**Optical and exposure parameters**
--

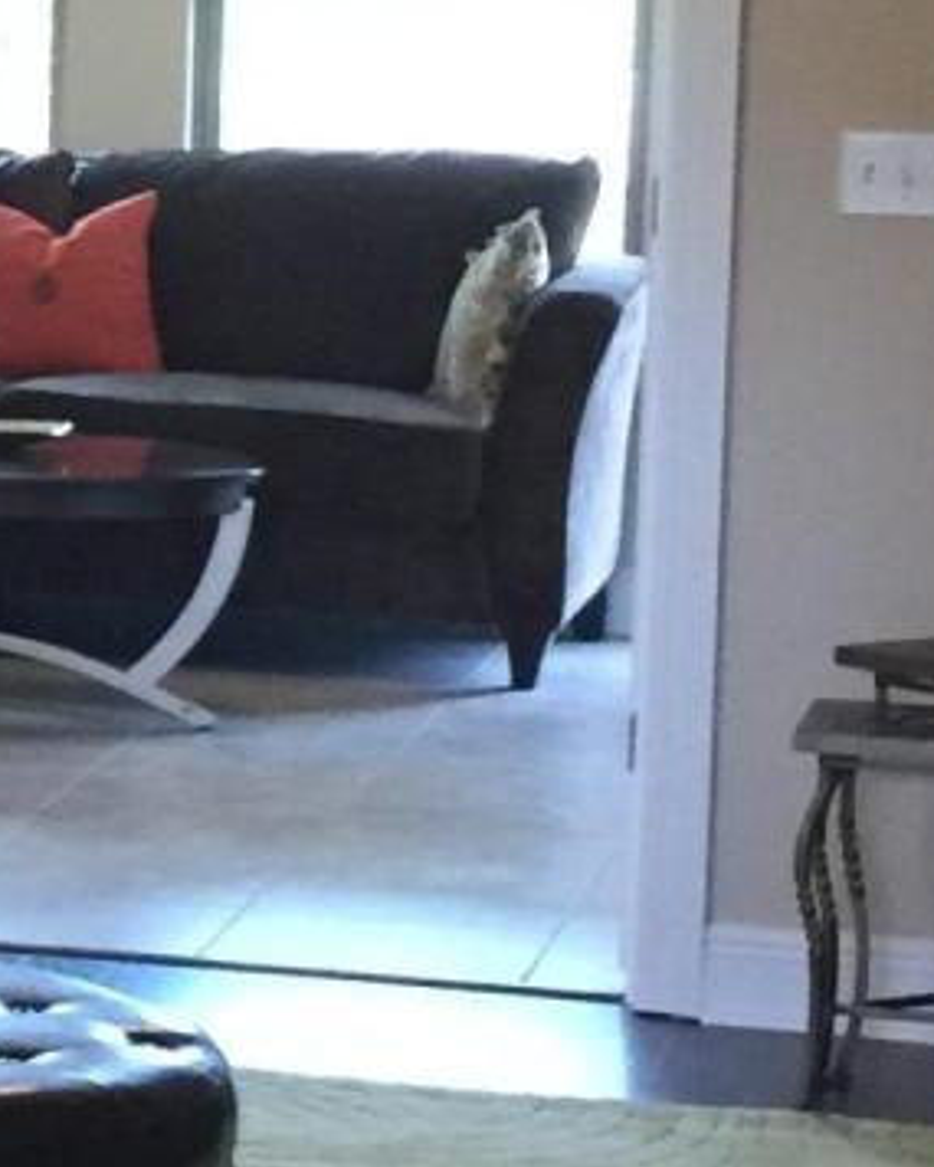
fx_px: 5492
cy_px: 488
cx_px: -1439
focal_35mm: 159
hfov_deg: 8.7
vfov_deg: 12.1
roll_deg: +0.1
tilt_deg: -7.1
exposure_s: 1/30
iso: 200
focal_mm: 4.15
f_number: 2.2
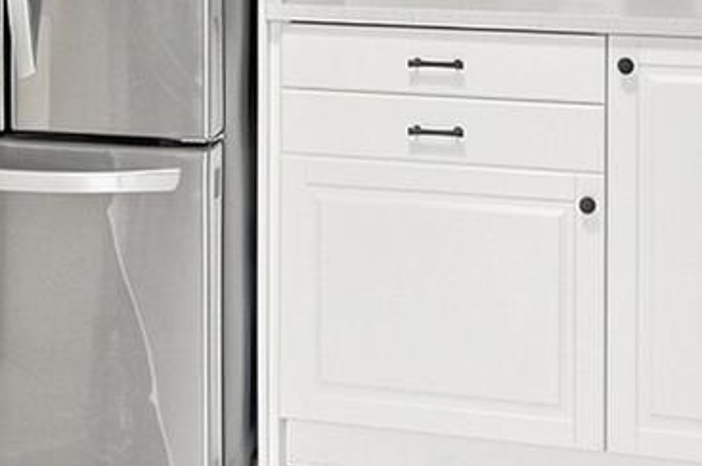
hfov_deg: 30.1
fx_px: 1305
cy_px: -169
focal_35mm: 67
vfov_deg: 18.6
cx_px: 314
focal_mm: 8
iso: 400
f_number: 9
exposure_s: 1/400
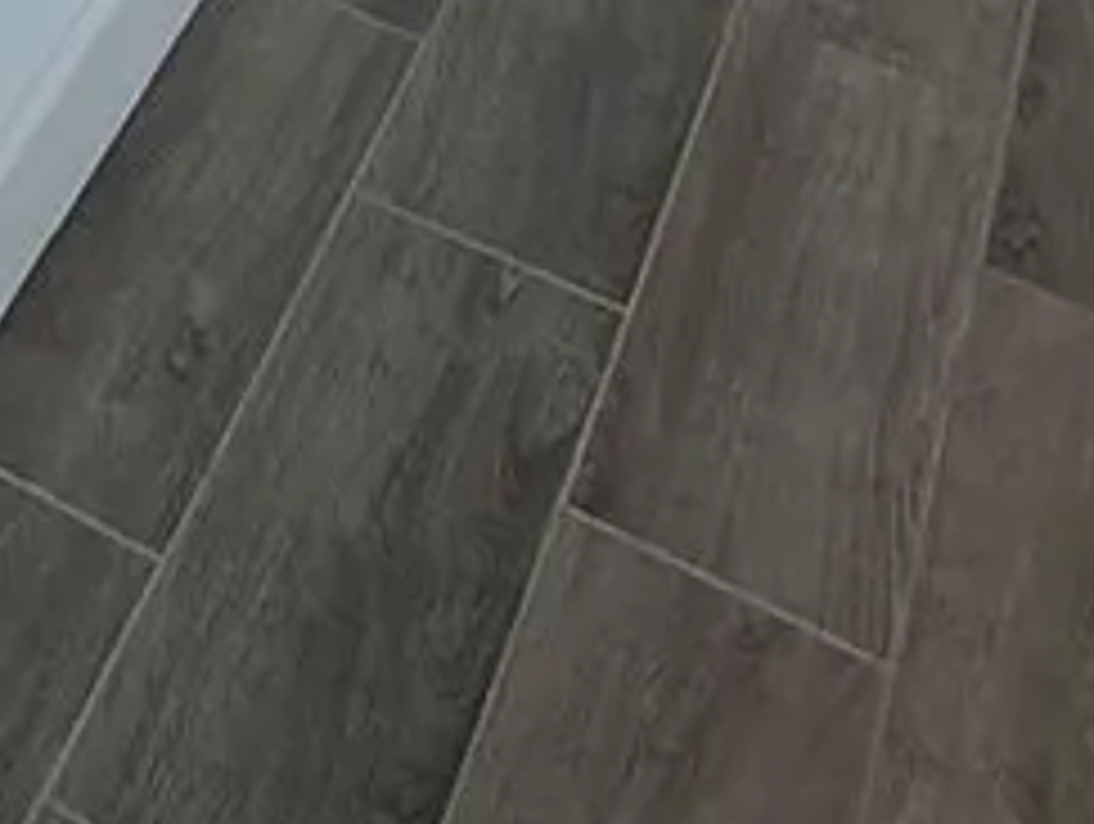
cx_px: -594
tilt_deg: -5.7
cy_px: -1801
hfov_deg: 18.6
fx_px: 2912
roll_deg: +0.0
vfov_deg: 10.3
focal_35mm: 92
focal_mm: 2.22
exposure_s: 1/120
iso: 250
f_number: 2.2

--

**WHAT YOU SHOULD DO**
Each entry above should be printed again word for word, with any picture dropped.

**RESPONSE**
fx_px: 5492
cy_px: 488
cx_px: -1439
focal_35mm: 159
hfov_deg: 8.7
vfov_deg: 12.1
roll_deg: +0.1
tilt_deg: -7.1
exposure_s: 1/30
iso: 200
focal_mm: 4.15
f_number: 2.2
hfov_deg: 30.1
fx_px: 1305
cy_px: -169
focal_35mm: 67
vfov_deg: 18.6
cx_px: 314
focal_mm: 8
iso: 400
f_number: 9
exposure_s: 1/400
cx_px: -594
tilt_deg: -5.7
cy_px: -1801
hfov_deg: 18.6
fx_px: 2912
roll_deg: +0.0
vfov_deg: 10.3
focal_35mm: 92
focal_mm: 2.22
exposure_s: 1/120
iso: 250
f_number: 2.2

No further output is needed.